Yeah I think my idle liquid temps are due to the fans being controlled by the motherboard based on CPU temperature (and dropping to only 20% speed as soon as the mobo's CPU temp sensor goes under 55°C) as opposed to being controlled by iCue based on liquid temperature.
So I tried the CPU-Z stress test and CPU temps went to 77-79 °C (hottest core/package), stayed there, and liquid temperature went from 34 (idle) to 36.8°C within about 3 minutes, there it stayed. After I stopped the test, the fans went from about 80% RPM back to 20% immediately and liquid temperatures started dropping slowly until they dropped to about 34°C after about 3 minutes. This was all with pump on Quiet.

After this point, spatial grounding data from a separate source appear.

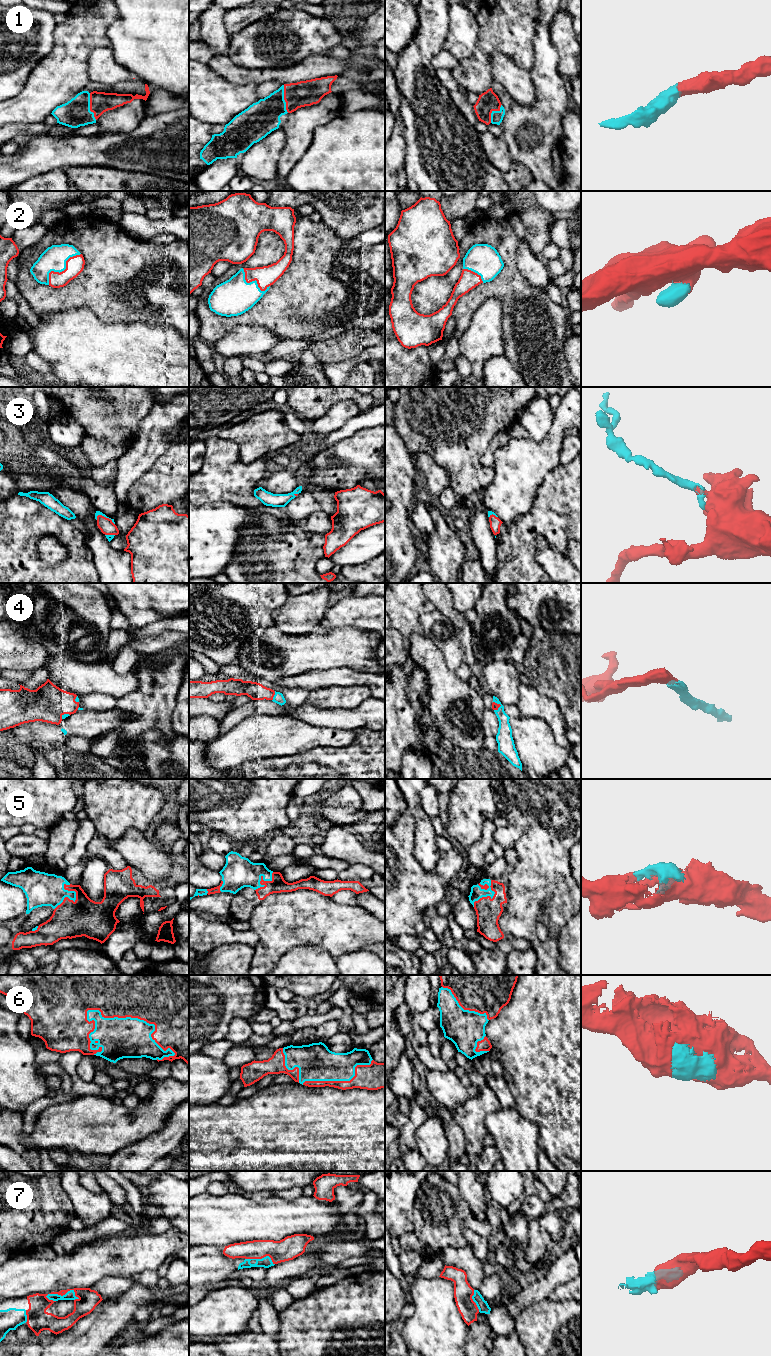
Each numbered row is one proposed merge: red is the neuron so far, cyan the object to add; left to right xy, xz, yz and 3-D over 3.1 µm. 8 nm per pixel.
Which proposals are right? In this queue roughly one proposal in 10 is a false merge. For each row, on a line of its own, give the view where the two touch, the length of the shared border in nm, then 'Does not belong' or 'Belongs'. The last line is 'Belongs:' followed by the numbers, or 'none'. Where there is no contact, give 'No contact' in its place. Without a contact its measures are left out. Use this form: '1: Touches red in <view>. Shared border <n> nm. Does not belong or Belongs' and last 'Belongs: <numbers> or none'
1: Touches red in xy. Shared border 220 nm. Belongs
2: Touches red in xy. Shared border 360 nm. Belongs
3: Touches red in xy. Shared border 170 nm. Belongs
4: Touches red in xz. Shared border 80 nm. Belongs
5: Touches red in yz. Shared border 260 nm. Belongs
6: Touches red in xy. Shared border 800 nm. Belongs
7: Touches red in xy. Shared border 280 nm. Belongs
Belongs: 1, 2, 3, 4, 5, 6, 7

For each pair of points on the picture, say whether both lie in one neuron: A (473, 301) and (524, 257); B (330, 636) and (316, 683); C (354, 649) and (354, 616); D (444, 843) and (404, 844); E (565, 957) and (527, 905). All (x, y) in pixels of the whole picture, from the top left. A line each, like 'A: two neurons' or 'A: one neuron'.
A: two neurons
B: two neurons
C: two neurons
D: two neurons
E: two neurons

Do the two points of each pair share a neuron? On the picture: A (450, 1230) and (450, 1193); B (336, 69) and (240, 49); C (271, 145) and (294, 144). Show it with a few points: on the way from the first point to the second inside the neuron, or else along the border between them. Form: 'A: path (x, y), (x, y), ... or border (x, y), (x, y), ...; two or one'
A: path (448, 1221), (448, 1202); one
B: border (322, 55), (309, 55), (292, 65), (276, 67); two
C: border (281, 128), (285, 136), (285, 145), (277, 166); two

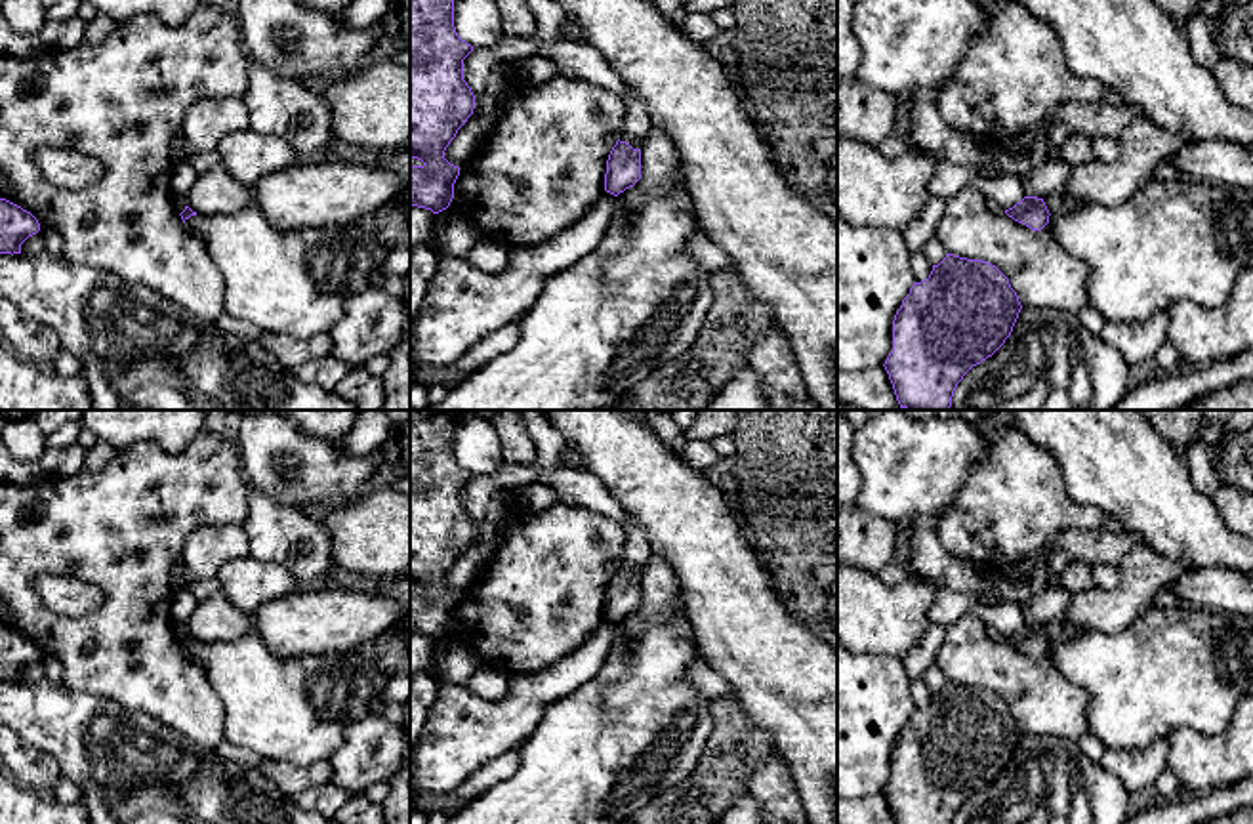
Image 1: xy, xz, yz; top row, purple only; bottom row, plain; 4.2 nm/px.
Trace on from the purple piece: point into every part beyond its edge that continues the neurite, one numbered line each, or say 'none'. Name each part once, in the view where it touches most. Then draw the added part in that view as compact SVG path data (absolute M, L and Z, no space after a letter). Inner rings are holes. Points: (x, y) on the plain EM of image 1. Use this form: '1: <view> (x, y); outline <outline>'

Also, my CPU does not throttle in Prime95 v26.6 (no AVX). It does get to 90°C, yes, but there is no throttling happening at all. It does throttle in P95 versions with AVX, but that is a different story...

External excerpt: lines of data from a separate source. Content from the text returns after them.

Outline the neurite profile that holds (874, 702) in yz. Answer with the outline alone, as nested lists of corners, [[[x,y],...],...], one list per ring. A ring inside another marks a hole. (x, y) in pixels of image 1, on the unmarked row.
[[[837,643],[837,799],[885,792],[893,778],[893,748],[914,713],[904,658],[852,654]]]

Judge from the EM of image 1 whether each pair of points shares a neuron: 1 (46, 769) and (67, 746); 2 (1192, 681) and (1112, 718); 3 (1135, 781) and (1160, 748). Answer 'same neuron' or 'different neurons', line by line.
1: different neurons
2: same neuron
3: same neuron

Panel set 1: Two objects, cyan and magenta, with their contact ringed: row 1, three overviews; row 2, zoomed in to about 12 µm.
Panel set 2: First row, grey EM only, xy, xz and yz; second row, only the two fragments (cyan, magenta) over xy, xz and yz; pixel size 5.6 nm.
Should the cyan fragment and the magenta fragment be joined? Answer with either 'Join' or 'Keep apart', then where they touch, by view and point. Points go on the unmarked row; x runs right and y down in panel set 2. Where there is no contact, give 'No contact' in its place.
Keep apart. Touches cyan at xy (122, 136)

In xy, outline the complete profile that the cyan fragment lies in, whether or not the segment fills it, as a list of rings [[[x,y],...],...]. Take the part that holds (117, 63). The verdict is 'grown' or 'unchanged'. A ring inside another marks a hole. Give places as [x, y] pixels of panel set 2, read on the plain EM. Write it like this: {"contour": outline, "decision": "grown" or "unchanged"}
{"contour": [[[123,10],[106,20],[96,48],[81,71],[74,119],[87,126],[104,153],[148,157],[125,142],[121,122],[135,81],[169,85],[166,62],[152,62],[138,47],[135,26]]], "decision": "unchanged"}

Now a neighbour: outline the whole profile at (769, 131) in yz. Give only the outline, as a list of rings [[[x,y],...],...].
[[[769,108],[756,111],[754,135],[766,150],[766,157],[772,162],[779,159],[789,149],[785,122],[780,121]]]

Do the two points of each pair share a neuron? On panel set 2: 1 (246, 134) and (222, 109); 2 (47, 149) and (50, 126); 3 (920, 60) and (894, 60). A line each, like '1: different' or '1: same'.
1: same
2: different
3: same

My case is not air restricted, or at least I don't think so, it's a Crystal Series 570X with 3 LL120 white fans in the front, 1 in the back and one HD140 in the top position. All fans are controlled by the mobo in the same fashion as the CPU cooler fans - at 20% PWM while CPU is under 55°C (the HD140 is the only one controlled by voltage as when controlled by PWM, it spins too fast even on 20% (too loud for my tastes)). That means that in idle / low workload, all the fans in my case (including the ML140's I have on the H115i's radiator) spin at around 380 RPM (the 1 HD140 fan at 480 RPM).
And yes, when I set the pump to Extreme, liquid temperature moves up by only 1-2°C under load compared to idle.
I compared those temperatures to my gf's PC, where she has that delidded 8700K (4.7GHz, 1.22V, Conductonaut between silicon and IHS, Kryonaut between CPU and the Kraken X62): I punished her system with Prime 95 v29.4b8 (a TON of AVX), small FFT's. Hottest core and package were at 72-73°C, and the Kraken's liquid temperature raised slowly to 35.6°C.
So I think there is no problem with my system, just that in idle, my fans spin at 380 RPM, regardless of what the liquid temperature is.
And I still believe giving users the option to control pump speed based on CPU temp or liquid temp (per user's choice, just like NZXT does), would be beneficial to many users.